[DOCUMENT SECTION Boundary: Start]

26 August 2014

A Stranger Among the Same

Stepping on the Korean Air plane in O’Hare resembled a purgatory. My experience wasn’t poor, just different.

The plane was filled with mostly Koreans and a few Americans (both black and white). As soon as I boarded, all announcements were in Korean first, English second. At first, I enjoyed hearing the novel sounds, but as time progressed, I became slightly irritated.


What a great lesson! Here I am viewing life through others’ senses! My privilege was showing. It felt strange to be the “last to know.” This strangeness shouldn’t be new to me. I have traveled to French, German, Polish and Spanish-speaking countries, but it was always evident that I was the foreigner.

On this flight, that was not the case. Passengers looked at me and smiled. I wondered what they were thinking. It was obvious to me that I was foreign to them. My dress, my complexion, my gait were all counter to the thin, pale crew.

[DOCUMENT SECTION Boundary: End]
[ENTRIES SHOWN Boundary: Start]

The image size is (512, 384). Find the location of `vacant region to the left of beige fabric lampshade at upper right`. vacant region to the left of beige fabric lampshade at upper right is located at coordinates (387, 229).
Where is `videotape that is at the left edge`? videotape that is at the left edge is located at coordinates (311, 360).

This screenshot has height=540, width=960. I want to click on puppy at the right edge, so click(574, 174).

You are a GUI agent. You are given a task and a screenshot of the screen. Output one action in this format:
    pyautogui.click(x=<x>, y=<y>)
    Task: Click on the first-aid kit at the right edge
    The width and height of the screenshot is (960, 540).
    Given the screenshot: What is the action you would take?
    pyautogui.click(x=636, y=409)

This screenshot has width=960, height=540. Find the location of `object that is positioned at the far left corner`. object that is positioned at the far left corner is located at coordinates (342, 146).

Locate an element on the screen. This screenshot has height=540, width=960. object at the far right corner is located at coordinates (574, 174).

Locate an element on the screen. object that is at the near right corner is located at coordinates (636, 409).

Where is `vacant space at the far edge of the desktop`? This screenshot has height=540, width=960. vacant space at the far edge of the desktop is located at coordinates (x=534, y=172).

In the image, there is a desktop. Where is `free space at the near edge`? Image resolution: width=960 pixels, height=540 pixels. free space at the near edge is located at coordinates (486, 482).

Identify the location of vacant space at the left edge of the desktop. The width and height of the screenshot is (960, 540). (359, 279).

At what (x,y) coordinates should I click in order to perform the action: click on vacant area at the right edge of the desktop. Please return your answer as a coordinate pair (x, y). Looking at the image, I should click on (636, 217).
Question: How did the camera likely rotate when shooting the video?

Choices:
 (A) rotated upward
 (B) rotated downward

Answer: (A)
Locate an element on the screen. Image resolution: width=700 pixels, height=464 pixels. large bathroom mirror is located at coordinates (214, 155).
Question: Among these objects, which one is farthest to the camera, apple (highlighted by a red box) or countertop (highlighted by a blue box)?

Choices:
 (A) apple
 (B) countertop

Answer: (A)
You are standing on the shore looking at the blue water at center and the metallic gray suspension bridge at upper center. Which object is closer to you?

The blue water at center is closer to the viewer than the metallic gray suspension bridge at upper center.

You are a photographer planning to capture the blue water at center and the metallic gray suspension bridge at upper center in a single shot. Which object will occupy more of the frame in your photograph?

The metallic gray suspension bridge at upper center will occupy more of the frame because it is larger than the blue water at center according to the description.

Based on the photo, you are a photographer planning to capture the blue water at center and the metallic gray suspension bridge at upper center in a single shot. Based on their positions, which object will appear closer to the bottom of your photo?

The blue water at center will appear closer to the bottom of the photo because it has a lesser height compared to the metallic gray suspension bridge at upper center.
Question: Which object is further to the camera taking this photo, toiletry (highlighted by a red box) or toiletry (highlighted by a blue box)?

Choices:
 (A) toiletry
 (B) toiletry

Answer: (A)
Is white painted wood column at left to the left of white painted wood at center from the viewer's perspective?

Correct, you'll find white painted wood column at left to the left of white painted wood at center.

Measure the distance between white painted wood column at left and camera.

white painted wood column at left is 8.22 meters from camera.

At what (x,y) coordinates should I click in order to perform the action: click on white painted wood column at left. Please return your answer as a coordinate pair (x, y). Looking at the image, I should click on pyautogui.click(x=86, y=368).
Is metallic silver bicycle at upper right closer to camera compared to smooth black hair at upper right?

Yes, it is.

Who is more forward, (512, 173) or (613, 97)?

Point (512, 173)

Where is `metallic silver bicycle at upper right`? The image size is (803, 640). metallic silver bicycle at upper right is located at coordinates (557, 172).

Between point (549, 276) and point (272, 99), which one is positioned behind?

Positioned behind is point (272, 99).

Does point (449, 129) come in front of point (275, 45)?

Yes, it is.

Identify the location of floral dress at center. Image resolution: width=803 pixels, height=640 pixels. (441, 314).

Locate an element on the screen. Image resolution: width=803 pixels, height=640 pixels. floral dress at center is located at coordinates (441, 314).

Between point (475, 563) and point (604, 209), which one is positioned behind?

[ENTRIES SHOWN Boundary: End]

TASKS TO CARRY OUT:
• a. In the travel essay, which language did the flight's announcements use first?
• b. Return the part of the travel essay that opens with the words containing "26 August 2014" and closes with "became slightly irritated.".
The records come from a separate source.

SOLUTIONS TO THE EXERCISE:
• a. Korean, with English second.

• b.
26 August 2014

A Stranger Among the Same

Stepping on the Korean Air plane in O’Hare resembled a purgatory. My experience wasn’t poor, just different.

The plane was filled with mostly Koreans and a few Americans (both black and white). As soon as I boarded, all announcements were in Korean first, English second. At first, I enjoyed hearing the novel sounds, but as time progressed, I became slightly irritated.